The besieged, headed by Lady Banks herself, threw down great stones and fired on the rebels as soon as the treachery was discovered, but could not drive them out; the lady, in fact, having only six men with her in the upper ward, as that had been thought impregnable; and the defending force had been placed in the lower wards as the post of danger.
As soon as the Parliamentarians saw their men on the towers and platforms, they attacked at once.
The inmates of the castle, with enemies within and without, demanded a parley; the terms of the besiegers were accepted; but almost immediately afterwards, two of the Parliamentary soldiers, in haste to enter the castle, came over the wall by means of a ladder, and some of the castle garrison fired on them. The besieging troops were furious, and there was great danger of a general massacre of the castle's defenders. Colonel Bingham, however, succeeded in saving the lives of the hundred and forty persons then in the castle; but two of the garrison were killed and one of the besiegers through this fatal accident. Thirty rebels who were prisoners in the castle were released.
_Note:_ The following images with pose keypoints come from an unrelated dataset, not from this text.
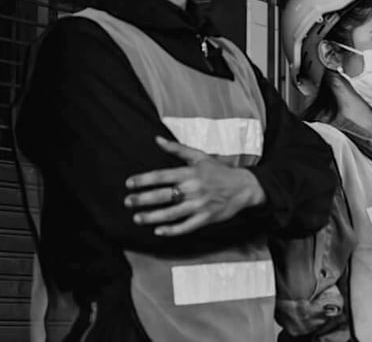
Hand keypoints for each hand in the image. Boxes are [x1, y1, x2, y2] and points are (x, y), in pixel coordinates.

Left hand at [124, 137, 265, 235]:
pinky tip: (158, 231)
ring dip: (152, 217)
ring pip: (171, 213)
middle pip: (163, 196)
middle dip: (142, 199)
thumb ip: (177, 149)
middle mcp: (193, 189)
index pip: (161, 176)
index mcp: (190, 173)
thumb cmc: (219, 171)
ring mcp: (199, 205)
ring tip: (137, 218)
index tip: (129, 184)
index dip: (143, 180)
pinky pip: (185, 227)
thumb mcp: (200, 156)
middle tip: (128, 202)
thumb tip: (157, 140)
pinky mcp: (205, 218)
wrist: (243, 187)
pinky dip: (171, 230)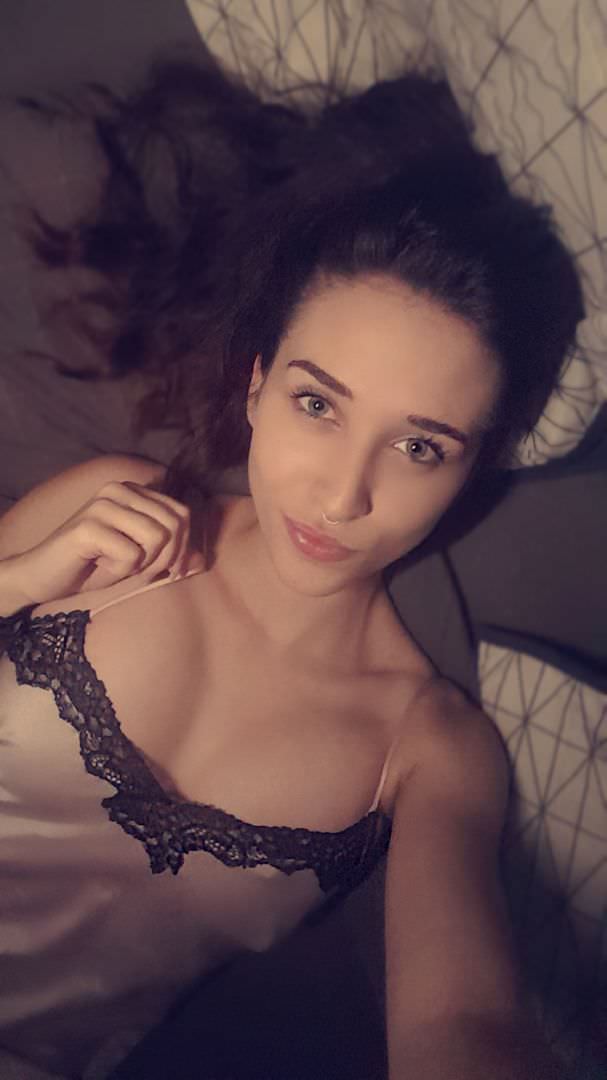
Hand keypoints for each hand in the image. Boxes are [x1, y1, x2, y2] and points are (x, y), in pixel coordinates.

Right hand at [11, 480, 192, 605]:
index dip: (185, 546)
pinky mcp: (88, 526)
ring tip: (119, 567)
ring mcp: (102, 505)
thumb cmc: (93, 567)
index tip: (173, 571)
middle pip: (175, 524)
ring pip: (157, 538)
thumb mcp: (140, 560)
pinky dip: (119, 572)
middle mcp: (119, 489)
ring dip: (143, 565)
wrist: (43, 577)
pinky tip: (99, 568)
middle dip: (167, 558)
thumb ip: (171, 556)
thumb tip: (203, 561)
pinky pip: (131, 556)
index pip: (182, 513)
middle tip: (143, 573)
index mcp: (133, 491)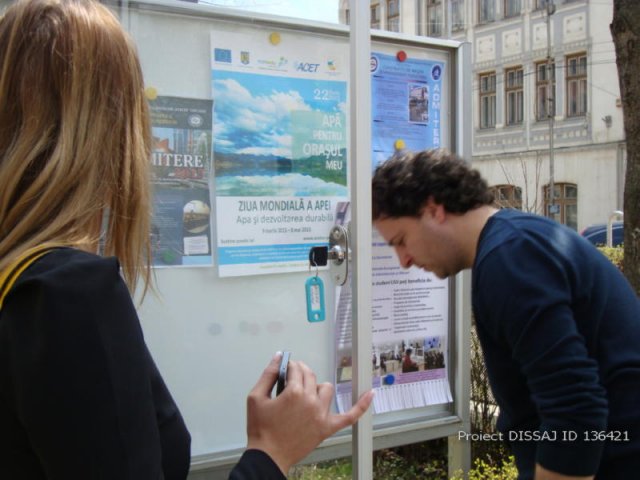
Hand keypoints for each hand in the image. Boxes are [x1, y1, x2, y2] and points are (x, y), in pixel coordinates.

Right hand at [245, 353, 373, 474]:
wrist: (268, 456)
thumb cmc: (260, 429)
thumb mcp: (256, 397)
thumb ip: (268, 374)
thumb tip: (278, 357)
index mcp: (294, 392)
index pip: (296, 369)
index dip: (290, 366)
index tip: (286, 368)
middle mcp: (311, 401)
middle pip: (310, 376)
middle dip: (301, 372)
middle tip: (293, 377)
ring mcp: (321, 414)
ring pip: (326, 389)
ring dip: (317, 386)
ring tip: (307, 391)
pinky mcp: (327, 428)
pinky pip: (350, 416)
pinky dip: (361, 405)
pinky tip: (370, 393)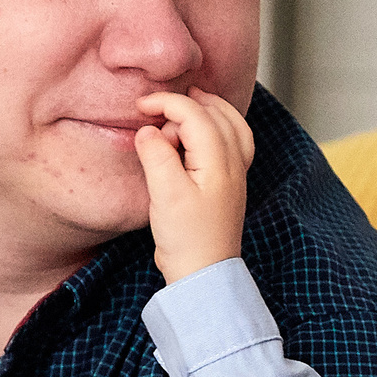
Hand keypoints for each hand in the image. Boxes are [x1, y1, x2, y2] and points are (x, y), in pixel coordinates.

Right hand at [133, 87, 253, 283]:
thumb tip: (148, 129)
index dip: (166, 103)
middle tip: (156, 116)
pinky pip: (233, 141)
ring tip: (180, 111)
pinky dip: (217, 127)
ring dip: (205, 111)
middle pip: (215, 113)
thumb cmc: (186, 239)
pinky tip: (198, 134)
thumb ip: (156, 155)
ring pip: (230, 124)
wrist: (204, 274)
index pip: (194, 114)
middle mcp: (234, 162)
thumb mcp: (165, 194)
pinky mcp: (230, 183)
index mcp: (219, 160)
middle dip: (184, 105)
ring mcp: (236, 173)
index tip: (140, 107)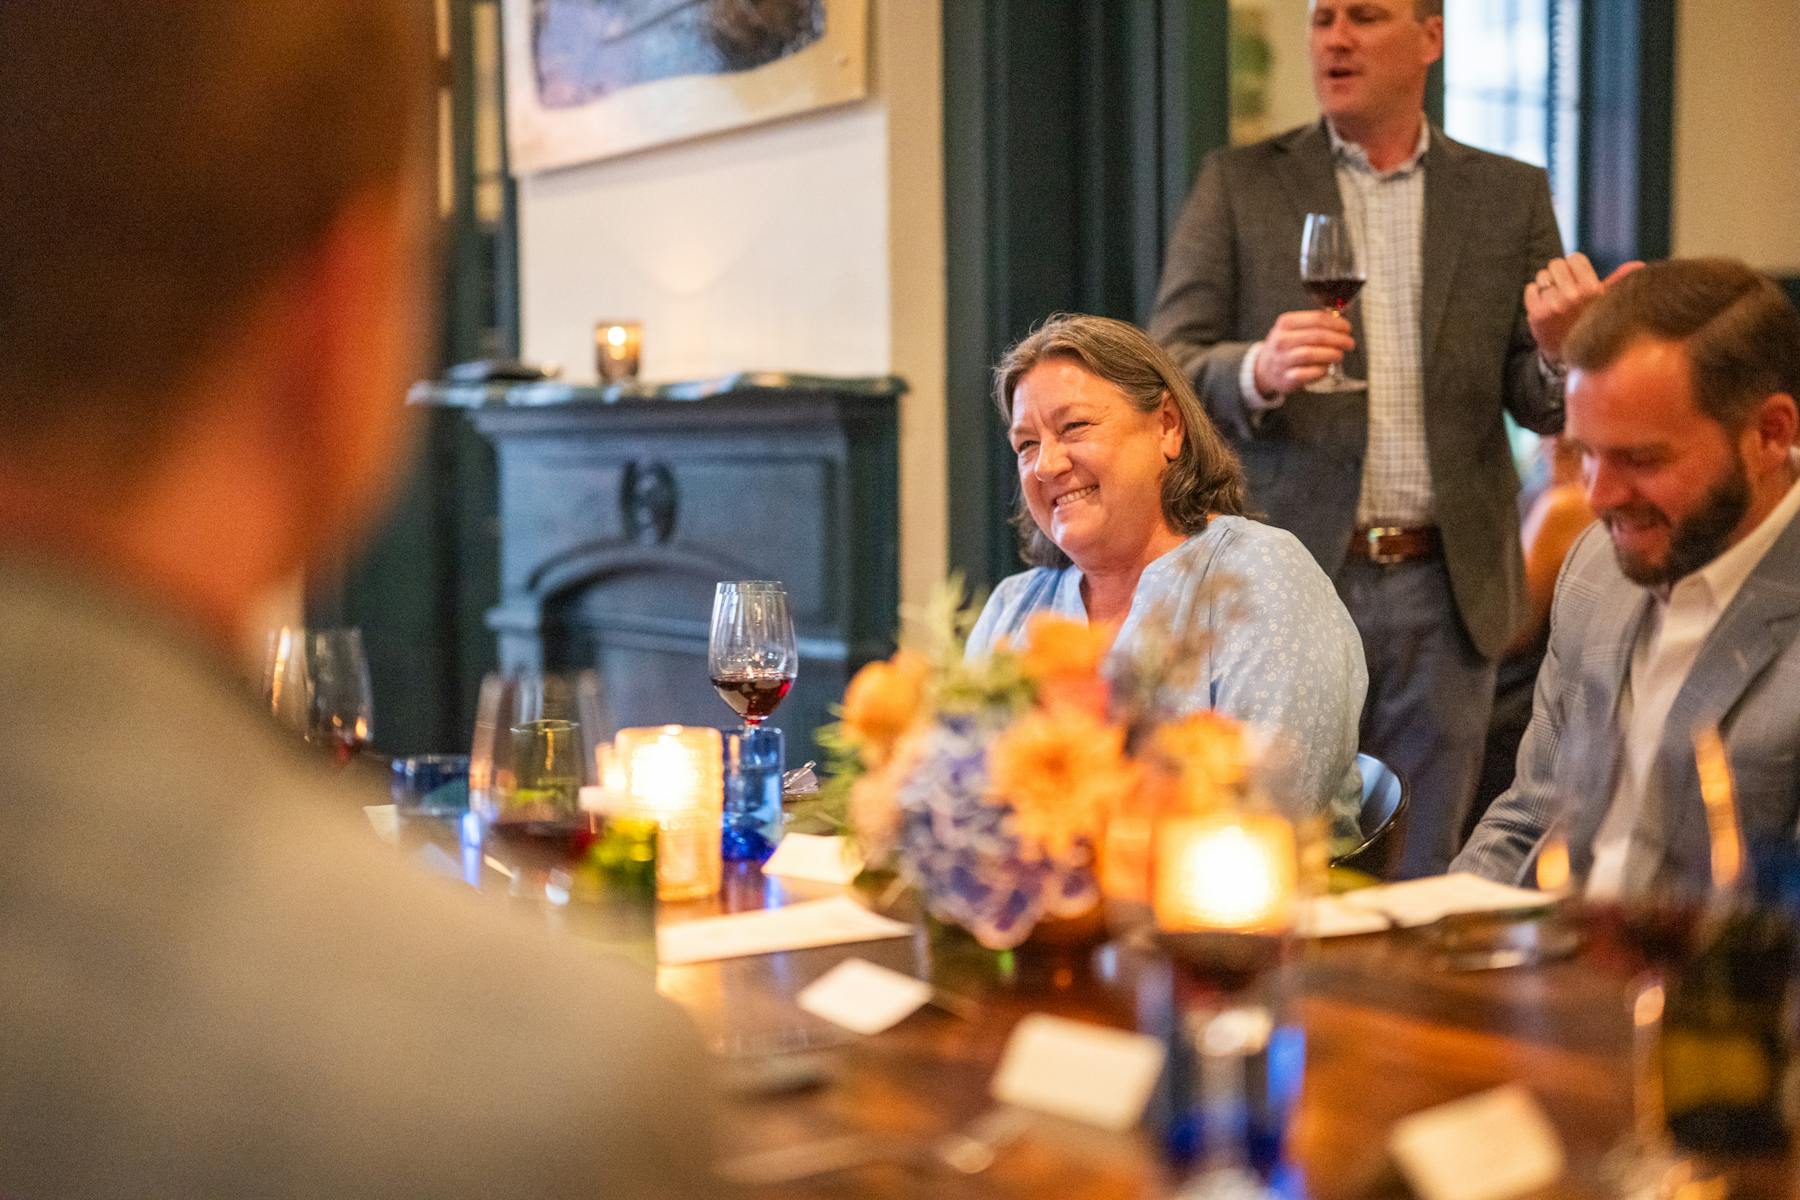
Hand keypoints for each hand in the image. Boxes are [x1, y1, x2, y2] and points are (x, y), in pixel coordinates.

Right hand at [1253, 309, 1355, 396]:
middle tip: (1349, 343)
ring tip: (1339, 355)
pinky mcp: (1286, 378)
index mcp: (1286, 323)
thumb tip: (1341, 322)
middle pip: (1317, 336)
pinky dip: (1321, 371)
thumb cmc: (1287, 347)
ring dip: (1331, 354)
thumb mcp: (1293, 329)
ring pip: (1312, 354)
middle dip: (1339, 339)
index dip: (1337, 324)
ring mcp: (1282, 360)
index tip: (1347, 328)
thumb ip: (1314, 324)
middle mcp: (1281, 340)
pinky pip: (1308, 373)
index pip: (1317, 319)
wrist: (1265, 369)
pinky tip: (1326, 369)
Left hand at [1525, 253, 1644, 365]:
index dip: (1573, 265)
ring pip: (1542, 276)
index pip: (1575, 258)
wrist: (1570, 352)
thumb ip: (1617, 281)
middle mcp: (1573, 296)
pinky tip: (1544, 306)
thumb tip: (1639, 265)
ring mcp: (1553, 305)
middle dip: (1558, 273)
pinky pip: (1530, 288)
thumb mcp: (1606, 301)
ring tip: (1555, 299)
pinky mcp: (1536, 314)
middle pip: (1556, 264)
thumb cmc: (1590, 320)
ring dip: (1546, 284)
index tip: (1575, 275)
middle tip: (1564, 287)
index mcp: (1593, 289)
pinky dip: (1535, 294)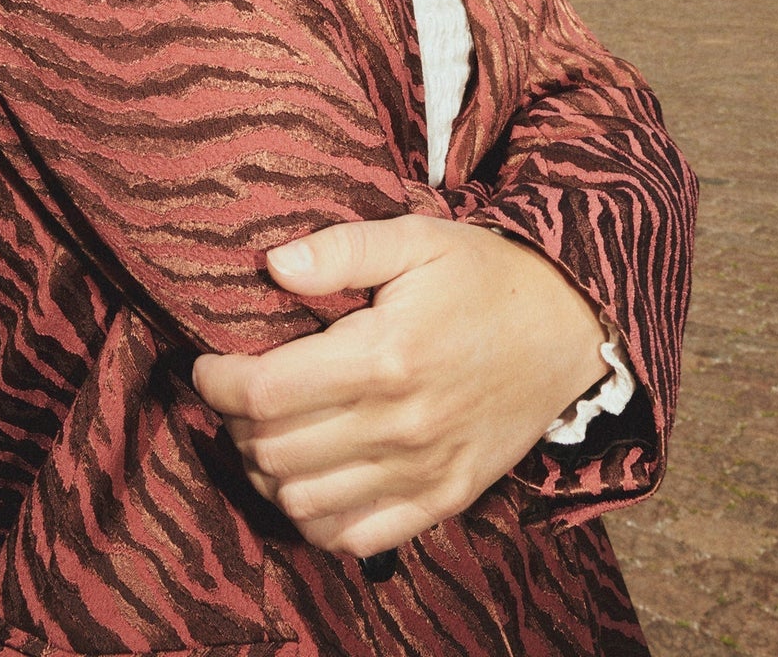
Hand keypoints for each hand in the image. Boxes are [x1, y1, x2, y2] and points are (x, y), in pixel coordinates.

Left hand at [190, 214, 607, 556]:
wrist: (569, 328)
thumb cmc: (486, 276)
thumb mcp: (418, 239)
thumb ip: (343, 250)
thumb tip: (274, 264)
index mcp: (386, 356)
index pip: (266, 394)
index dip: (219, 384)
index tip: (207, 365)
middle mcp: (401, 424)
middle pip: (275, 452)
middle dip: (235, 425)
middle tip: (238, 395)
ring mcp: (423, 470)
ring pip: (303, 502)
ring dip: (267, 474)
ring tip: (268, 435)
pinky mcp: (443, 498)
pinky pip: (355, 537)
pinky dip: (316, 519)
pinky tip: (311, 479)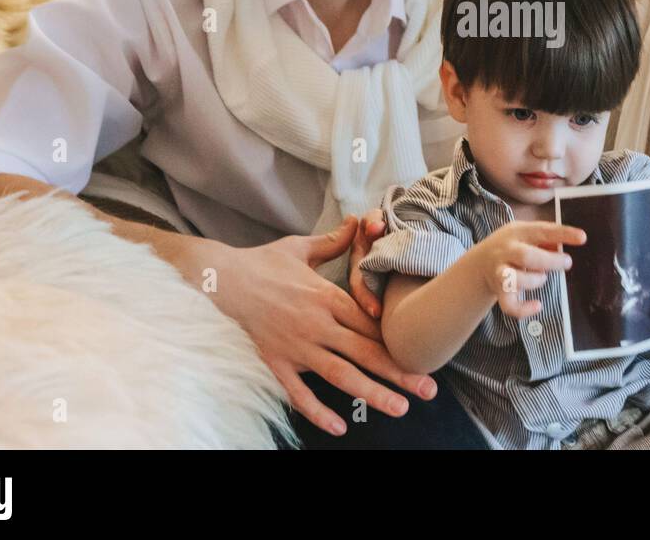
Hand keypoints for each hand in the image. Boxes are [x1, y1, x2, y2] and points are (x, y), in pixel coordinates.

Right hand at [195, 214, 437, 436]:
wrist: (220, 280)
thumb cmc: (262, 263)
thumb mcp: (301, 247)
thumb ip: (334, 242)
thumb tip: (358, 221)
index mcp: (327, 297)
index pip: (370, 324)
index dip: (396, 340)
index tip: (420, 352)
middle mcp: (317, 324)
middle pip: (366, 352)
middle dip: (399, 372)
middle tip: (428, 389)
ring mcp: (297, 347)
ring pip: (341, 375)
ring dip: (372, 393)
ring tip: (399, 408)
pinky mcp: (276, 362)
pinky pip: (299, 392)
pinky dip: (318, 411)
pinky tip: (338, 427)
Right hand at [473, 221, 586, 318]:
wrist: (480, 263)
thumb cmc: (513, 246)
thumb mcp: (526, 234)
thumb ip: (547, 238)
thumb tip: (573, 241)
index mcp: (517, 232)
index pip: (542, 230)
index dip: (563, 234)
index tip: (582, 238)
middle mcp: (506, 251)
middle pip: (526, 256)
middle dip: (550, 261)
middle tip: (567, 263)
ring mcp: (500, 272)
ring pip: (514, 280)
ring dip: (535, 281)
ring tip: (542, 278)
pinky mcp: (499, 292)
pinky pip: (509, 305)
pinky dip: (524, 309)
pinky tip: (537, 305)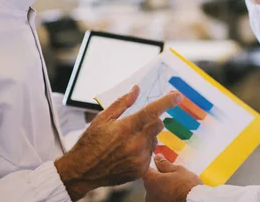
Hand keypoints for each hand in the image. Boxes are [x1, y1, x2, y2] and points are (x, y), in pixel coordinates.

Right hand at [55, 86, 181, 199]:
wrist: (82, 171)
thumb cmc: (90, 143)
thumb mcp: (102, 119)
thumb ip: (122, 103)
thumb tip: (136, 89)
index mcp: (126, 128)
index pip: (152, 112)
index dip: (167, 102)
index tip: (177, 95)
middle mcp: (135, 144)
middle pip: (158, 125)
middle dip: (152, 121)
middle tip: (137, 124)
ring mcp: (139, 159)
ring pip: (154, 141)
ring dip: (146, 137)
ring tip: (127, 142)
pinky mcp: (140, 171)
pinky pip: (150, 155)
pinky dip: (143, 151)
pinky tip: (128, 152)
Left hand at [143, 155, 202, 201]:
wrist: (196, 201)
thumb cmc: (187, 185)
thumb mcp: (178, 170)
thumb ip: (164, 164)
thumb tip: (157, 158)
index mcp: (150, 181)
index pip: (145, 169)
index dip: (152, 165)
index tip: (159, 164)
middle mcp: (148, 194)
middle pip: (149, 182)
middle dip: (157, 177)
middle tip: (170, 175)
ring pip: (154, 191)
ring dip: (161, 187)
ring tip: (173, 185)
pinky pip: (159, 198)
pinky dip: (164, 195)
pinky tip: (173, 193)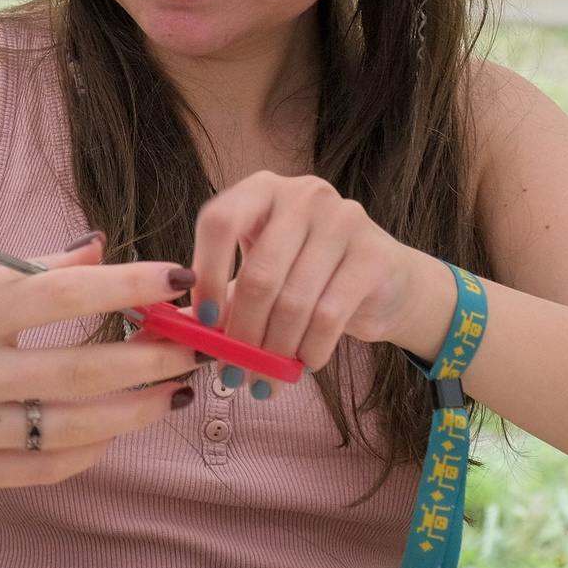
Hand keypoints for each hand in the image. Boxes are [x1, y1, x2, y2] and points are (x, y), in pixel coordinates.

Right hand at [0, 252, 198, 490]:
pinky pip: (43, 466)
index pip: (65, 294)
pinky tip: (112, 430)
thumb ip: (19, 271)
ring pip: (75, 427)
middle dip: (154, 357)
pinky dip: (88, 449)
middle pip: (85, 369)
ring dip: (135, 410)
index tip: (178, 278)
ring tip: (169, 391)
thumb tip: (95, 251)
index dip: (131, 287)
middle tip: (194, 345)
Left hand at [189, 172, 456, 369]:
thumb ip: (222, 293)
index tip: (205, 322)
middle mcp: (303, 195)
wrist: (383, 279)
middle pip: (258, 274)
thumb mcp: (262, 271)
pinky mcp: (373, 254)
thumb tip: (184, 334)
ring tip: (266, 378)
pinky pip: (329, 315)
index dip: (206, 274)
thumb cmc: (307, 275)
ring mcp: (342, 220)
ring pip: (293, 301)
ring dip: (275, 351)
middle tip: (235, 370)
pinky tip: (304, 364)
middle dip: (243, 333)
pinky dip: (310, 349)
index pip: (219, 222)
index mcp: (262, 189)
Everything, however, was given up to plunder and destruction. The magnificent decorations and furniture put there by Sir Edward Coke and Sir John Banks were all stolen or destroyed, and months were spent in undermining the tower, and reducing Corfe Castle to the ruins that still crown the hill of Purbeck. The place seemed fertile in crime, especially in treachery, beginning with the treacherous murder of an innocent boy by Elfrida, and ending in the cowardly betrayal of a woman by Colonel Pitman.
John's ruthless murders; Isabella's cruel imprisonment of her husband, Edward II., all stained that fatal castle, and perhaps it is as well that it no longer exists to be a stronghold of crime.
The maiden name of Lady Banks was Mary Hawtrey, the only daughter of Robert Hawtrey, Esq., of Riselip. From her descends the family of Bankes, of Kingston Hall and Corfe Castle. She lived for fifteen years after her gallant defence of her home, and was buried at Riselip.